Konu ahlaksa konu ister istemez inançlara doğru kayıyor.
 
Konu ahlaksa konu ister istemez inançlara doğru kayıyor.
Sence inançsız biri ahlaksız mı oluyor peki? Neyin doğru neyin yanlış, neyin kötü neyin iyi olduğunu ayırt edemiyorlar mı? İnançsız olan biri bunların farkına varabiliyorsa da konunun inançlarla ne kadar bağlantısı olabilir?

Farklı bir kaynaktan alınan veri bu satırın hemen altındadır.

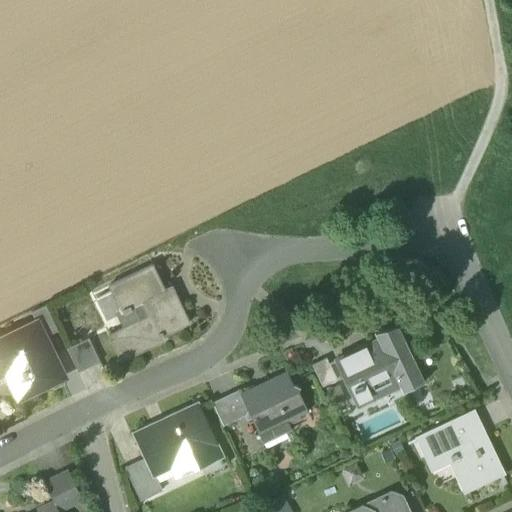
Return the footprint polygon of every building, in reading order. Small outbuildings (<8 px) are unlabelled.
[(142,303),(149,317),(159,338),(162,337),(190,323),(175,293),(168,297),(153,265),(109,287),(121,310),(122,313),(123,312),(124,314),(132,311),(131,309),(142,303)] [(122,313),(121,310),(115,313),(123,329),(149,317),(142,303),(131,309),(132,311),(124,314),(123,312),(122,313)] [(38,322),(45,337),(58,331),(46,306),(32,313),(37,322),(38,322)] [(164,341),(162,337),(159,338),(149,317),(123,329),(109,336),(122,361),(164,341)] [(9,379),(16,395),(32,387),(35,392),(63,379),(52,358),(48,360),(40,342),(46,339),(45,337),(38,322),(37,322),(0,339),(0,365),(2,364),(8,362),(14,376),(9,379)] [(375,334),(379,342),(380,342),(399,380),(401,385),(400,386),(403,392),(424,382),(398,327),(375,334)] [(67,349),(79,373),(100,363),(89,339),(67,349)] [(370,393),(399,380),(380,342),(379,342),(368,348),(367,346),(335,362),(356,407),(373,399),(370,393)] [(312,365),(323,387),(337,380),(327,359),(312,365)] [(0,374),(6,372),(9,379),(14,376),(8,362),(2,364),(0,365),(0,374)] [(270,429),(274,438),(291,429),(289,425),(301,420),(299,416),(308,411),(298,391),(300,387),(293,385),(287,371),(266,381),(269,387),(244,398),(243,399),(248,410),(246,417),(247,420),(252,418),(260,434),(270,429)] [(370,393),(373,399),(400,386),(401,385),(399,380),(370,393)] [(339,384),(324,391),(331,406),(346,398),(339,384)] [(32,387),(16,395),(19,399),(35,392),(32,387)] [(240,389),(229,395),(240,418),(246,417),(248,410),(243,399),(244,398),(240,389)] [(213,403),(224,426),(240,418),(229,395),(213,403)] [(146,459),(153,474),(154,473),(170,466),(171,469),(196,457),(199,464),(222,453),(198,403),(164,419),(165,421),(154,427),(153,424),(133,433),(146,459)] [(459,473),(467,490),(503,473),(490,445),(486,446),(480,433),(483,432),(474,411),(419,438),(433,467),(447,460),(448,462),(454,459),(460,472),(459,473)] [(126,468),(141,501),(162,491),(154,473),(153,474),(146,459),(126,468)] [(356,462),(342,469),(349,485),(364,478),(356,462)] [(55,503),(59,511),(82,499),(69,472),(45,483),(55,504),(55,503)] [(293,511),(283,493),(262,504),(266,511),(293,511)] [(408,511),(401,496),(391,493),(351,511),(408,511)] [(59,511),(55,503),(55,504),(38,511),(59,511)]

Bu soruları sana uzata uzata sorabilirim istersen. Bir kültürün inancına göre evlenen bakire kızlarla ilk önce baba, baba yoksa erkek kardeş, erkek kardeş de yoksa şef önce birlikte oluyor. Onların inancına göre bu doğru olan bir şey, peki "insani" yönden bakarsak bundaki doğruluk payı nedir? İnançlar insanları bunlara sürüklüyorsa, inançlar sağlıklı bir kafa yapısına sahip olmaya engel değil mi? Daha bunun gibi onlarca örnek var ve hepsi de gerçek...

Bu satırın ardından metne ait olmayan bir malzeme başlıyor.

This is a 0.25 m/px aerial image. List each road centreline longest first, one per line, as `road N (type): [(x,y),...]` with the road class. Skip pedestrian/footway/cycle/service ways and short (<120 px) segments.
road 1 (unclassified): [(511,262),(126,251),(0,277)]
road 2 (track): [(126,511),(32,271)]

İnançlar değil. Empati, vicdan ve sorgulama yeteneği insanların farkındalığını ve ahlakını oluşturur. Bunlara sahip olmayanları da başkalarının kafasını "ahlak" algısı nedeniyle sırf onunla aynı şeyi düşünmediği için keserken görüyoruz. Geçmişte kendilerinden farklı olanları ateşte yakanları da biliyoruz...
 
Son düzenleme:
  • Beğen
İfadeler: WTC
Sence inançsız biri ahlaksız mı oluyor peki? Neyin doğru neyin yanlış, neyin kötü neyin iyi olduğunu ayırt edemiyorlar mı? İnançsız olan biri bunların farkına varabiliyorsa da konunun inançlarla ne kadar bağlantısı olabilir?

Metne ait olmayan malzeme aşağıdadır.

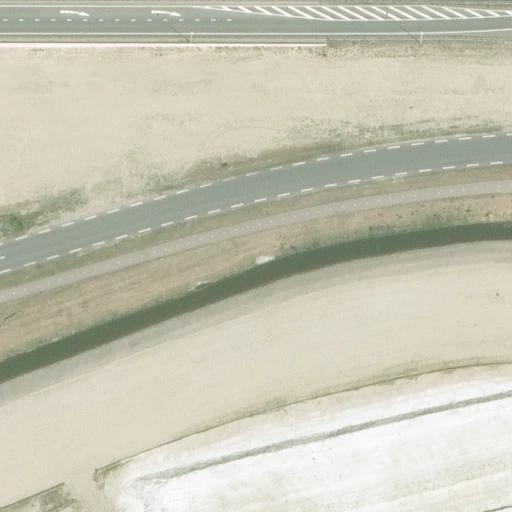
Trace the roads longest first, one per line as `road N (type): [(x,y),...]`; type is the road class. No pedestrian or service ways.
road 1 (tertiary): [(0,257),(250,188),(511,145)]
road 2 (trunk): [(0,26),(511,20)]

Bu soruları sana uzata uzata sorabilirim istersen. Bir kültürün inancına göre evlenen bakire kızlarla ilk önce baba, baba yoksa erkek kardeş, erkek kardeş de yoksa şef önce birlikte oluyor. Onların inancına göre bu doğru olan bir şey, peki "insani" yönden bakarsak bundaki doğruluk payı nedir? İnançlar insanları bunlara sürüklüyorsa, inançlar sağlıklı bir kafa yapısına sahip olmaya engel değil mi? Daha bunun gibi onlarca örnek var ve hepsi de gerçek...

İnançlar değil, empati, vicdan ve sorgulama yeteneği insanların farkındalığını ve ahlakını oluşturur.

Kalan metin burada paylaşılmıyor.